Friday, April 06, 2007

Easter Traditions in Croatia

Just in case you're curious, here are some of Croatia's Easter traditions....

The Holy Week is called the Big Week(“Veliki tjedan”) in Croatia. On Palm Sunday (“Cvjetnica”), Croatians traditionally go to church and take a small olive twig to be blessed. On Friday, different kinds of fish are eaten. Saturday is the customary day to dye eggs. Easter Sunday involves going to the early morning mass with small baskets filled with food to be blessed; eating a breakfast of ham, eggs, grated horse radish, spring onion and home-made bread; and a dinner of turkey. Little children might also get candy from the Easter Bunny. Easter Monday is for visiting relatives.

One of the oldest traditions is making “klepetaljke” and “cegrtaljke” (very similar to rattles and clappers), particularly popular in central Dalmatia and the Konavle region. Those on the island of Krk are especially interesting: metal plates that hang at the end of a 30cm board produce strong sounds when the device is shaken. In other regions, “klepetaljke” were made differently: small wheels were attached to wooden boards and connected to metal sprockets; the whole device made a rattling noise when pulled.

People used to believe that wine transformed into blood in the body and made people stronger and healthier, and therefore drank it as much as possible for Easter. Documents from the island of Brac show that housewives used to prepare, among other dishes, cod and cabbage — food that makes people thirsty so that they could drink as much as possible.

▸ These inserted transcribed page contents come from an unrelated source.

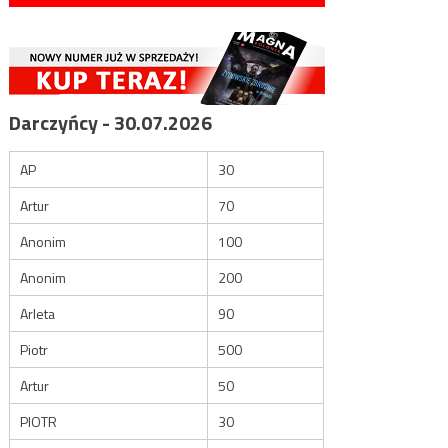
Darczyńcy - 30.07.2026
AP
30
Artur
70
Anonim
100
Anonim
200
Arleta
90
Piotr
500
Artur
50
PIOTR
30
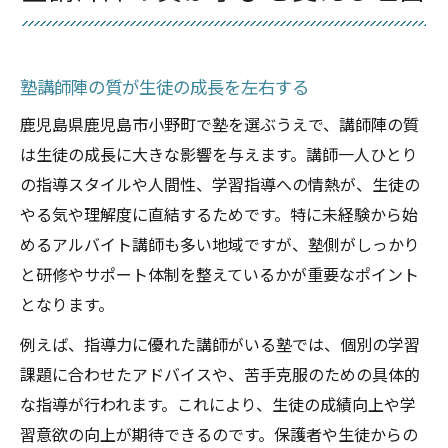
塾講師陣の質が生徒の成長を左右する
鹿児島県鹿児島市小野町で塾を選ぶうえで、講師陣の質
は生徒の成長に大きな影響を与えます。講師一人ひとり
の指導スタイルや人間性、学習指導への情熱が、生徒の
やる気や理解度に直結するためです。特に未経験から始
めるアルバイト講師も多い地域ですが、塾側がしっかり
と研修やサポート体制を整えているかが重要なポイント
となります。
例えば、指導力に優れた講師がいる塾では、個別の学習
課題に合わせたアドバイスや、苦手克服のための具体的
な指導が行われます。これにより、生徒の成績向上や学
習意欲の向上が期待できるのです。保護者や生徒からの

Since palms can rarely be found on the Adriatic, people mostly use olive or rosemary branches and flowers. Nevertheless, chronicles from the city of Split show that people used to gather on Easter at the only palm tree in the city, located in the garden of a certain inhabitant, in order to collect palm branches. The inhabitants of Brac used to ship palm branches from the island of Vis, where palm trees can be found in abundance, and distribute them to the islanders. The branches were decorated with crosses or wreaths made of ribbons and flowers. This skill was so respected that one decorated branch could be exchanged for Easter bread and 20 colorfully decorated eggs. On the island of Korcula and in the surroundings of Sibenik, olive branches were woven into plaits, while branches were woven into wreaths with crosses in Istria.

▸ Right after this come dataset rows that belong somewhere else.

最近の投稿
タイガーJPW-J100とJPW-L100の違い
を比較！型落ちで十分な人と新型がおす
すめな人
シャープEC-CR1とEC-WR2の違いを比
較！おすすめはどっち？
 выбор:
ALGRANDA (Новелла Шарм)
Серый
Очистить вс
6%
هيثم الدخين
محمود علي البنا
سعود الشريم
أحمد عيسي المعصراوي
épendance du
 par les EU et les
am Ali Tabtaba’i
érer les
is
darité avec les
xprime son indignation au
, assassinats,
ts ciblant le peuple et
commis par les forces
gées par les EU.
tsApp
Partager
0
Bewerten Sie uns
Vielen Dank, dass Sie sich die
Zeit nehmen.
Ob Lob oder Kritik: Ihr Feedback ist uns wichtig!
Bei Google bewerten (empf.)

Sweet bread (sirnica) is another Easter tradition in Croatia. Made with lots of eggs and sugar, rosewater or orange peel is also added for a sweet smell. Often people dip this sweet bread into a sweet wine called “prosec” to make it taste better. One type of sirnica looks like a baby, and the head is created by a decorated egg. It's called “garitula.”

Coloring and decorating Easter eggs, called “pisanice” (“to write”), is among the oldest Croatian Easter traditions. There are several ways of decorating Easter eggs. The best known method is to use hot liquid wax with the help of pencil-like instruments. After coloring, the wax is removed, revealing the splendid decorations. Before artificial coloring, eggs were colored by being boiled in water with onions, walnuts, roots and herbs. In order to get their shine they were polished with oil before being placed in the basket. Another method of decorating, popular in continental Croatia, was to use a knife, as well as threads of silk and wool, while the third method was to use formic acid. Eggs in the southern part of Croatia are traditionally colored in red and have white star or rosette shaped decorations, while decorations such as pine branches, flowers, circles and spirals are more common in other parts of the country.

Finally, there is one more custom related to Easter eggs - the so-called “tuca” (egg fight). Everyone would choose an egg from the basket and would hit it against their adversary's egg. The winner would be the person whose egg remained intact throughout the “fight.”